Dataset excerpts
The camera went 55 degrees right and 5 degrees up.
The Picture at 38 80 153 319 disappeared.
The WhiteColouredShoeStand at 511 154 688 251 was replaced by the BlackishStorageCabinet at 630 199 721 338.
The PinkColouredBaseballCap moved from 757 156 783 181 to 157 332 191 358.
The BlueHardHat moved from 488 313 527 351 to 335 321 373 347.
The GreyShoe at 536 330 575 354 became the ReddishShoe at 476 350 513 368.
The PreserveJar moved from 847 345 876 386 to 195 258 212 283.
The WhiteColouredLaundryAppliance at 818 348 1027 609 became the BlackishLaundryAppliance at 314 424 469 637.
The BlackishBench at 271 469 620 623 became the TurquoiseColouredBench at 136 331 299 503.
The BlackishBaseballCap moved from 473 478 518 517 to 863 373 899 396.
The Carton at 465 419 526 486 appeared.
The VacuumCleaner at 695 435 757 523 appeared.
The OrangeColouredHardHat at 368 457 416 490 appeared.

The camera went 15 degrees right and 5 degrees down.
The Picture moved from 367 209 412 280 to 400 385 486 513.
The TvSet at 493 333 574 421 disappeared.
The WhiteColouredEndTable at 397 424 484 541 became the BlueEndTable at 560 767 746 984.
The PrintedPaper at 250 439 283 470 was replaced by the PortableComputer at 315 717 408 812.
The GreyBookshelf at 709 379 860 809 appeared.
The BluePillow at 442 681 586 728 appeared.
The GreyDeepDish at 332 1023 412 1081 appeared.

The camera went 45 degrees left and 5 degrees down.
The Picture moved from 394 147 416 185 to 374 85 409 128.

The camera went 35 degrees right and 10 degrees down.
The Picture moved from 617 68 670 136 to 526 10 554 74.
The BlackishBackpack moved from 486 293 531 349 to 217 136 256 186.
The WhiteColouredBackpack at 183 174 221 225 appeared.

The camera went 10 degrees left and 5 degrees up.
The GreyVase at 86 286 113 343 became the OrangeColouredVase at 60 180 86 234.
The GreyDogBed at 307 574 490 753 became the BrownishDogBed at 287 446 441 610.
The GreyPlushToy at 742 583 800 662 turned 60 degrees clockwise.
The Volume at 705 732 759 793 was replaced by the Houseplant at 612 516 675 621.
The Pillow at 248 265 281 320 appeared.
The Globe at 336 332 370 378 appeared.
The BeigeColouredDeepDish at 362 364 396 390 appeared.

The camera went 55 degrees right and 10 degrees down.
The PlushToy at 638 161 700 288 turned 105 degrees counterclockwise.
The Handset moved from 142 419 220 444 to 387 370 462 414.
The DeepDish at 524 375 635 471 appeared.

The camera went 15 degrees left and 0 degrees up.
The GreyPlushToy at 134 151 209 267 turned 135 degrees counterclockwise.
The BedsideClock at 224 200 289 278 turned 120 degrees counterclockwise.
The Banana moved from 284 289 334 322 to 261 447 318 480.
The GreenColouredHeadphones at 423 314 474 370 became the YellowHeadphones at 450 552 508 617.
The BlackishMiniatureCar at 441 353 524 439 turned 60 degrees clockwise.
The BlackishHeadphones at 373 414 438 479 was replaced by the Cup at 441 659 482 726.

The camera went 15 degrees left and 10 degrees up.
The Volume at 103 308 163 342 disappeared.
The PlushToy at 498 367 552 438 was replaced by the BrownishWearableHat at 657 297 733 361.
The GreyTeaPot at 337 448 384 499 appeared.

§ **To do**: Produce a verbatim copy of each record above.

§ **Answer space**:
The camera went 55 degrees right and 5 degrees up.
The Picture at 38 80 153 319 disappeared.
The WhiteColouredShoeStand at 511 154 688 251 was replaced by the BlackishStorageCabinet at 630 199 721 338.
The PinkColouredBaseballCap moved from 757 156 783 181 to 157 332 191 358.
The BlueHardHat moved from 488 313 527 351 to 335 321 373 347.
The GreyShoe at 536 330 575 354 became the ReddishShoe at 476 350 513 368.
The PreserveJar moved from 847 345 876 386 to 195 258 212 283.
The WhiteColouredLaundryAppliance at 818 348 1027 609 became the BlackishLaundryAppliance at 314 424 469 637.
The BlackishBench at 271 469 620 623 became the TurquoiseColouredBench at 136 331 299 503.
The BlackishBaseballCap moved from 473 478 518 517 to 863 373 899 396.
The Carton at 465 419 526 486 appeared.
The VacuumCleaner at 695 435 757 523 appeared.
The OrangeColouredHardHat at 368 457 416 490 appeared.

The camera went 15 degrees right and 5 degrees down.
The Picture moved from 367 209 412 280 to 400 385 486 513.
The TvSet at 493 333 574 421 disappeared.
The WhiteColouredEndTable at 397 424 484 541 became the BlueEndTable at 560 767 746 984.
The PrintedPaper at 250 439 283 470 was replaced by the PortableComputer at 315 717 408 812.
The GreyBookshelf at 709 379 860 809 appeared.
The BluePillow at 442 681 586 728 appeared.
The GreyDeepDish at 332 1023 412 1081 appeared.

The camera went 45 degrees left and 5 degrees down.
The Picture moved from 394 147 416 185 to 374 85 409 128.

The camera went 35 degrees right and 10 degrees down.
The Picture moved from 617 68 670 136 to 526 10 554 74.
The BlackishBackpack moved from 486 293 531 349 to 217 136 256 186.
The WhiteColouredBackpack at 183 174 221 225 appeared.

The camera went 10 degrees left and 5 degrees up.
The GreyVase at 86 286 113 343 became the OrangeColouredVase at 60 180 86 234.
The GreyDogBed at 307 574 490 753 became the BrownishDogBed at 287 446 441 610.
The GreyPlushToy at 742 583 800 662 turned 60 degrees clockwise.
The Volume at 705 732 759 793 was replaced by the Houseplant at 612 516 675 621.
The Pillow at 248 265 281 320 appeared.
The Globe at 336 332 370 378 appeared.
The BeigeColouredDeepDish at 362 364 396 390 appeared.

The camera went 55 degrees right and 10 degrees down.
The PlushToy at 638 161 700 288 turned 105 degrees counterclockwise.
The Handset moved from 142 419 220 444 to 387 370 462 414.
The DeepDish at 524 375 635 471 appeared.

The camera went 15 degrees left and 0 degrees up.
The GreyPlushToy at 134 151 209 267 turned 135 degrees counterclockwise.
The BedsideClock at 224 200 289 278 turned 120 degrees counterclockwise.
The Banana moved from 284 289 334 322 to 261 447 318 480.
The GreenColouredHeadphones at 423 314 474 370 became the YellowHeadphones at 450 552 508 617.
The BlackishMiniatureCar at 441 353 524 439 turned 60 degrees clockwise.
The BlackishHeadphones at 373 414 438 479 was replaced by the Cup at 441 659 482 726.

The camera went 15 degrees left and 10 degrees up.
The Volume at 103 308 163 342 disappeared.
The PlushToy at 498 367 552 438 was replaced by the BrownishWearableHat at 657 297 733 361.
The GreyTeaPot at 337 448 384 499 appeared.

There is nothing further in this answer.